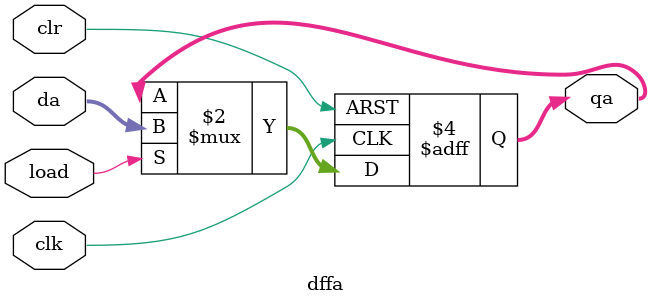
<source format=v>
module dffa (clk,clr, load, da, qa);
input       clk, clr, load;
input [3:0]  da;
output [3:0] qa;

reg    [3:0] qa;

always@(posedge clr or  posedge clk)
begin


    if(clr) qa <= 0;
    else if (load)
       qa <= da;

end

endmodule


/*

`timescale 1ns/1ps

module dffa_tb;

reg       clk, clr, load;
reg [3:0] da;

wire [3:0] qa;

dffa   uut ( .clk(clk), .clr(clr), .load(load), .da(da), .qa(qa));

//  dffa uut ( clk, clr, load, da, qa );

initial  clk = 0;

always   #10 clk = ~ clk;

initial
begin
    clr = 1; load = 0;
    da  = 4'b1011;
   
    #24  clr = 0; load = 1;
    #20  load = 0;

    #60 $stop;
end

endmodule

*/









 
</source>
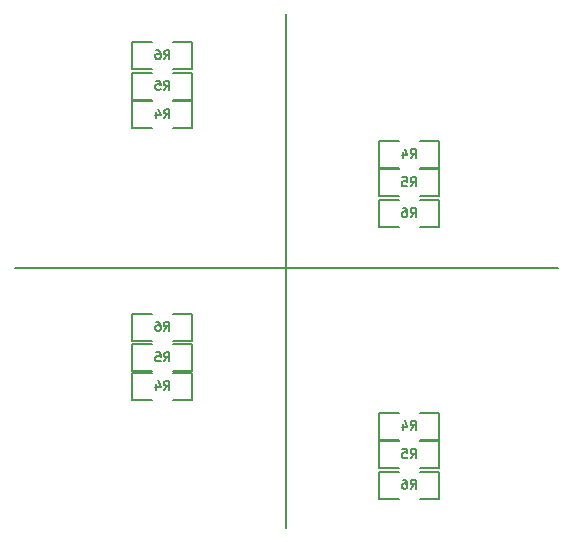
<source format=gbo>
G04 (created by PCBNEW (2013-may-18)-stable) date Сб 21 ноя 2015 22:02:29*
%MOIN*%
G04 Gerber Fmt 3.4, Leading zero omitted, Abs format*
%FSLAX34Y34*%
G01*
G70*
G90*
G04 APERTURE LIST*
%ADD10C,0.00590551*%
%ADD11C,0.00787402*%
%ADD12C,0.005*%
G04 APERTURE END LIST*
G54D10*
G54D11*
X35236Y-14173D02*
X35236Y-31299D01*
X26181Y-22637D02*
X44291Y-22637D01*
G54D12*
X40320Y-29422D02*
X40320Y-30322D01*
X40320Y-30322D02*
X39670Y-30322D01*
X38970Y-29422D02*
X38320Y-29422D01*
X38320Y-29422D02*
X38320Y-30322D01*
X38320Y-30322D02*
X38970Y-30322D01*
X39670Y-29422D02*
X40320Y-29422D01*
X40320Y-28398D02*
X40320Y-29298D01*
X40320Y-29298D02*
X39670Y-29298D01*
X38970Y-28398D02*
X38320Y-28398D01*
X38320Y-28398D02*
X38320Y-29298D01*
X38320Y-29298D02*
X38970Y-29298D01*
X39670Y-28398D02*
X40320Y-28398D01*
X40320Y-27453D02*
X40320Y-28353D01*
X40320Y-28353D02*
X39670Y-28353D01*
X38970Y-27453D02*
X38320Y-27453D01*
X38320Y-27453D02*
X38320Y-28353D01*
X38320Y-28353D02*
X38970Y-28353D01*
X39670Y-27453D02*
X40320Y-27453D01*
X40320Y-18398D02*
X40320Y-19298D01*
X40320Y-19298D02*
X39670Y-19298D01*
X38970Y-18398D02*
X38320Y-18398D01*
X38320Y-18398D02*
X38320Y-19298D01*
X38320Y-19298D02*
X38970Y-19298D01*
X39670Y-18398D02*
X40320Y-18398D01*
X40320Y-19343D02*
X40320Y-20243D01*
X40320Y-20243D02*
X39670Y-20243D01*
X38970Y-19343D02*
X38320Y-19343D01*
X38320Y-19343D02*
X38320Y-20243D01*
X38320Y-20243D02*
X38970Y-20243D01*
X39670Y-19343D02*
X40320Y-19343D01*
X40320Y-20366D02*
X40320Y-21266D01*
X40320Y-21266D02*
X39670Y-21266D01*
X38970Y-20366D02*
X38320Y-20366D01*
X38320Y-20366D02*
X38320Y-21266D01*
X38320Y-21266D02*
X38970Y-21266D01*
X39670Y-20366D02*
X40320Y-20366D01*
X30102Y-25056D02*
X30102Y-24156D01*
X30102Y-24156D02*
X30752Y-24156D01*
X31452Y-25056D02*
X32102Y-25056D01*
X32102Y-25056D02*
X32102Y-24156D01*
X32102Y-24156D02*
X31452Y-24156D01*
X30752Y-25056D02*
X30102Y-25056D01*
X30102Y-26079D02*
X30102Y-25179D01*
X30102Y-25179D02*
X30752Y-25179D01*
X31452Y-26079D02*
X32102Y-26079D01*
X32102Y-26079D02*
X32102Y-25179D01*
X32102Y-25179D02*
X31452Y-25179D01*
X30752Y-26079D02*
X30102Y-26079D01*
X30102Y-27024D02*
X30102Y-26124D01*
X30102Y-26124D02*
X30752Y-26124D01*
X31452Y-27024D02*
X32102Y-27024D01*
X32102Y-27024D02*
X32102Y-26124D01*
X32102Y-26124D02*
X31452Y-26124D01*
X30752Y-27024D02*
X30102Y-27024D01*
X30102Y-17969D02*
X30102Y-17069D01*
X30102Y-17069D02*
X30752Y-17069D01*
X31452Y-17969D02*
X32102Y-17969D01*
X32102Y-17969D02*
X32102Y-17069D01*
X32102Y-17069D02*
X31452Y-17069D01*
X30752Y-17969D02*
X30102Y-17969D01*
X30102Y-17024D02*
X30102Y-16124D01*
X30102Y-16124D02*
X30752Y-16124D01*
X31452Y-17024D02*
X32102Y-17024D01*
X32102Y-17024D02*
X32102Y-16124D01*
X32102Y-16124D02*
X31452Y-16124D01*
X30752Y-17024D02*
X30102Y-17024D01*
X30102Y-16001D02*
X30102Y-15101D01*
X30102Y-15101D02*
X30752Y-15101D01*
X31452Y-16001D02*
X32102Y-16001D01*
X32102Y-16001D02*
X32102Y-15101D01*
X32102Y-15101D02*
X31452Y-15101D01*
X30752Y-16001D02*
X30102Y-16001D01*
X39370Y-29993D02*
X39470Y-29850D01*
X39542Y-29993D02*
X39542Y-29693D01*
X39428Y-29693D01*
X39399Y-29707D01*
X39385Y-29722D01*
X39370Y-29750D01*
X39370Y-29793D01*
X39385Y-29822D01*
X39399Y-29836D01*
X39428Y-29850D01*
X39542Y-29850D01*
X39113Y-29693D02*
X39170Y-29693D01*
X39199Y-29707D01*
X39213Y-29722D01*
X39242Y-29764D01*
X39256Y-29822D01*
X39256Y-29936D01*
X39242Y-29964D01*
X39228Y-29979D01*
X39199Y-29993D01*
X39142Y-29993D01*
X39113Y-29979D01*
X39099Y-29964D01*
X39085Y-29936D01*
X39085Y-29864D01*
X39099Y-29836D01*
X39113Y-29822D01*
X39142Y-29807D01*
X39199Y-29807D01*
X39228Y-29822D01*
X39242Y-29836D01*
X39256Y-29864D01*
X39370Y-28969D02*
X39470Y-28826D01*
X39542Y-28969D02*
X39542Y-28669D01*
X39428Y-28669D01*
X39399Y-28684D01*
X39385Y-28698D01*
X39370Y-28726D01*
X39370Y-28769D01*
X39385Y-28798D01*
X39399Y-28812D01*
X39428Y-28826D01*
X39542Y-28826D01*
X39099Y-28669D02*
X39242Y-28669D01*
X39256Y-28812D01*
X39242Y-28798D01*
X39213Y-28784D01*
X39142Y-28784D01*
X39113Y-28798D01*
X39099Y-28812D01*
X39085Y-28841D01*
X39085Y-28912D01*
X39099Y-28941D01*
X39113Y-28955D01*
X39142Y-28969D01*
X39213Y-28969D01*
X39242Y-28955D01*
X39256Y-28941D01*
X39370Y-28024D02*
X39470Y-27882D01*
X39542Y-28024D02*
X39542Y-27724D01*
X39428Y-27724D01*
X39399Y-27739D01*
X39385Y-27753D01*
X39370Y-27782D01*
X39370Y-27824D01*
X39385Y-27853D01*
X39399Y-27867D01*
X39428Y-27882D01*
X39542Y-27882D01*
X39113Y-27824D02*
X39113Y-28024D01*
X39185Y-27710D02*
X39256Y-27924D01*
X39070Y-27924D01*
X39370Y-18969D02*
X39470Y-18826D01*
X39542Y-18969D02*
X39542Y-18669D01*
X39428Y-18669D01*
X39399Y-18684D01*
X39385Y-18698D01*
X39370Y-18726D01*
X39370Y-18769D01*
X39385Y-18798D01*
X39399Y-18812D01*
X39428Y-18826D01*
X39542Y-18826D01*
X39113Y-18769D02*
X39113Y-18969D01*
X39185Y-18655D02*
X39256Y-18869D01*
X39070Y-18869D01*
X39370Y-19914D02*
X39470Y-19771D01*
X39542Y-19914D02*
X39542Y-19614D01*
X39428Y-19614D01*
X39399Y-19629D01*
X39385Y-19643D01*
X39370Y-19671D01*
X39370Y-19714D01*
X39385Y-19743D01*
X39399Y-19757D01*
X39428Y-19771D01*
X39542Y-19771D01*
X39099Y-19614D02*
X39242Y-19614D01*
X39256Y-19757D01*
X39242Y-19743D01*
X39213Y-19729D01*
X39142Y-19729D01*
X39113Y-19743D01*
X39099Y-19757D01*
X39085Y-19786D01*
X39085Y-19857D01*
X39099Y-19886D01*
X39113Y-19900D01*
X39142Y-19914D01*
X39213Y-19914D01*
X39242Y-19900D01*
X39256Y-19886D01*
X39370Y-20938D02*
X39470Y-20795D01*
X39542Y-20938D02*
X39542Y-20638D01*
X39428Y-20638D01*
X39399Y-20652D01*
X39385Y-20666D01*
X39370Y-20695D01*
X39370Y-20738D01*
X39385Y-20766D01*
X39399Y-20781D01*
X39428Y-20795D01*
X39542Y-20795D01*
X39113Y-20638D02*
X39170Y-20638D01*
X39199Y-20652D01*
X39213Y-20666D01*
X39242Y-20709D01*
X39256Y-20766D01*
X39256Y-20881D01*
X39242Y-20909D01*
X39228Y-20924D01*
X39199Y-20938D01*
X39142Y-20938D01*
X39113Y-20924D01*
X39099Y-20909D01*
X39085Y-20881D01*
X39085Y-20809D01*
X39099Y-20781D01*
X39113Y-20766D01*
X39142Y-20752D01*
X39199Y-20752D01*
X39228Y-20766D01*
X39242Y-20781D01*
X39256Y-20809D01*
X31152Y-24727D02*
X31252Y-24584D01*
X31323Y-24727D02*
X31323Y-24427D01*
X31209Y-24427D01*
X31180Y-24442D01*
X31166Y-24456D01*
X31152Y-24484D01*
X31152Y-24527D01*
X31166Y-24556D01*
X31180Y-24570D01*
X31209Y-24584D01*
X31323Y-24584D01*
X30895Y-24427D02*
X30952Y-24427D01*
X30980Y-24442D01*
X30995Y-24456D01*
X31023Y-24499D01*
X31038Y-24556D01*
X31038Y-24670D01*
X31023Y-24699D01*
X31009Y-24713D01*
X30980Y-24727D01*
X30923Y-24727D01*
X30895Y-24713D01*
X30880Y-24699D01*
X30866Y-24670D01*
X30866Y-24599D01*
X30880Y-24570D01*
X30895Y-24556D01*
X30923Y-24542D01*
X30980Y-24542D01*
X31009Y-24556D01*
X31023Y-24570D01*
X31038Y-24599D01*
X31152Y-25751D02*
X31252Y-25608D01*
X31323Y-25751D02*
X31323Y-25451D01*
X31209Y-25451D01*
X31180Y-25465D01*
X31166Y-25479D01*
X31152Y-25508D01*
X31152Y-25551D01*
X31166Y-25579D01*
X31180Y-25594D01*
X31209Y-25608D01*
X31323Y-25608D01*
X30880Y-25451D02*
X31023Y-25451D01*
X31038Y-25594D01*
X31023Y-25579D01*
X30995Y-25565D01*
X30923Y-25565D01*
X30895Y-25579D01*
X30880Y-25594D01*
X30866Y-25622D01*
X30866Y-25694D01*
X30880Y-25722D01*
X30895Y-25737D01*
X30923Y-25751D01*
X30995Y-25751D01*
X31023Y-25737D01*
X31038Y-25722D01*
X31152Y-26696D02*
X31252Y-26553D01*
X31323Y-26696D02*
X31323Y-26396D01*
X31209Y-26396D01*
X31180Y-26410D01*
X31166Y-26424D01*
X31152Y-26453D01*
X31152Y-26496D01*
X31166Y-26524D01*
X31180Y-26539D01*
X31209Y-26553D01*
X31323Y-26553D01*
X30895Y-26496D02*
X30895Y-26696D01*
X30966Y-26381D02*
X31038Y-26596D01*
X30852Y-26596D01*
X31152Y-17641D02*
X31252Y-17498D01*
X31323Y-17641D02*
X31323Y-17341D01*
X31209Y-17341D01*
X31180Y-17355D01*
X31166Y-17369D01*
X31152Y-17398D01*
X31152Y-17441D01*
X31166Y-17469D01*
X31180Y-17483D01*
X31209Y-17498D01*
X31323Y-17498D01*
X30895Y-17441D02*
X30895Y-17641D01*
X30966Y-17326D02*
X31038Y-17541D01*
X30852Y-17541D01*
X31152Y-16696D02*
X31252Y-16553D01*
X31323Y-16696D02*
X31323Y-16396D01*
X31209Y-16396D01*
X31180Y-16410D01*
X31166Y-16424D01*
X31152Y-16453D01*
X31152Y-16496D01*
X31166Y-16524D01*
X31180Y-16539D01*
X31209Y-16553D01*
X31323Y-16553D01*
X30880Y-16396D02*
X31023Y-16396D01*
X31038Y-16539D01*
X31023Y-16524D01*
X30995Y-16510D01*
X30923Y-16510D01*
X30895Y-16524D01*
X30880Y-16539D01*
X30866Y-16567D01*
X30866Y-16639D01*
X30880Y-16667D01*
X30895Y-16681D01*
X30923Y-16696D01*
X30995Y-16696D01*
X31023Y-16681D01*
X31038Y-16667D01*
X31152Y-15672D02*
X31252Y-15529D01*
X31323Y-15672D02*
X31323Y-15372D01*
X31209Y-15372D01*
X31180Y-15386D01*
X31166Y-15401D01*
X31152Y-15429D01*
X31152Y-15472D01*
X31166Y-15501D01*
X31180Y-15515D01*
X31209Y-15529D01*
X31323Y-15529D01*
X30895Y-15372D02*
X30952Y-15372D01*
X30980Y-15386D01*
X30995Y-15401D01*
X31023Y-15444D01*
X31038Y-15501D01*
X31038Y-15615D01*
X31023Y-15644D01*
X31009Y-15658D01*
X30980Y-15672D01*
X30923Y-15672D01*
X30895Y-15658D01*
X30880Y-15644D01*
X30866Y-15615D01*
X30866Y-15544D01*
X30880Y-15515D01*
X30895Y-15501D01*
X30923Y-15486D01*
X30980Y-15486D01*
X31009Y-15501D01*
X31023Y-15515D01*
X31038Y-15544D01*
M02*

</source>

+++

(Requirement):
Starting with the line with "<source format=gbo>" above and going on through the line with "X32102Y-24156D02*", transcribe every line exactly, both ends included, and add nothing.

(Solution):
<source format=gbo>
G04 (created by PCBNEW (2013-may-18)-stable) date Сб 21 ноя 2015 22:02:29*
%MOIN*%
G04 Gerber Fmt 3.4, Leading zero omitted, Abs format*
%FSLAX34Y34*%
G01*
G70*
G90*
G04 APERTURE LIST*
%ADD10C,0.00590551*%
%ADD11C,0.00787402*%
%ADD12C,0.005*%
G04 APERTURE END LIST*
G54D10*
G54D11*
X35236Y-14173D02*
X35236Y-31299D01*
X26181Y-22637D02*
X44291Y-22637D01*
G54D12*
X40320Y-29422D02*
X40320Y-30322D01*
X40320Y-30322D02*
X39670Y-30322D01*
X38970Y-29422D02*
X38320Y-29422D01*
X38320Y-29422D02*
X38320Y-30322D01*
X38320Y-30322D02*
X38970Y-30322D01*
X39670Y-29422D02*
X40320Y-29422D01*
X40320Y-28398D02*
X40320Y-29298D01*
X40320Y-29298D02*
X39670Y-29298D01*
X38970Y-28398D02*
X38320Y-28398D01*
X38320Y-28398D02*
X38320Y-29298D01*
X38320Y-29298D02*
X38970Y-29298D01*
X39670Y-28398D02*
X40320Y-28398D01*
X40320Y-27453D02*
X40320Y-28353D01*
X40320Y-28353D02*
X39670Y-28353D01*
X38970Y-27453D02*
X38320Y-27453D01*
X38320Y-27453D02*
X38320Y-28353D01*
X38320Y-28353D02*
X38970Y-28353D01*
X39670Y-27453D02*
X40320Y-27453D01*
X40320Y-18398D02*
X40320Y-19298D01*
X40320Y-19298D02*
X39670Y-19298D01*
X38970Y-18398D02*
X38320Y-18398D01*
X38320Y-18398D02*
X38320Y-19298D01*
X38320Y-19298D02*
X38970Y-19298D01*
X39670Y-18398D02*
X40320Y-18398D01*
X40320Y-19343D02*
X40320Y-20243D01*
X40320Y-20243D02*
X39670Y-20243D01*
X38970Y-19343D02*
X38320Y-19343D01*
X38320Y-19343D02*
X38320Y-20243D01*
X38320Y-20243D02*
X38970Y-20243D01*
X39670Y-19343D02*
X40320Y-19343D01*
X40320Y-20366D02*
X40320Y-21266D01*
X40320Y-21266D02*
X39670Y-21266D01*
X38970Y-20366D02*
X38320Y-20366D01*
X38320Y-20366D02*
X38320Y-21266D01*
X38320Y-21266D02*
X38970Y-21266D01*
X39670Y-20366D02*
X40320Y-20366D01*
X30102Y-25056D02*
X30102Y-24156D01*
X30102Y-24156D02*
X30752Y-24156D01*
X31452Y-25056D02*
X32102Y-25056D01*
X32102Y-25056D02*
X32102Y-24156D01*
X32102Y-24156D02*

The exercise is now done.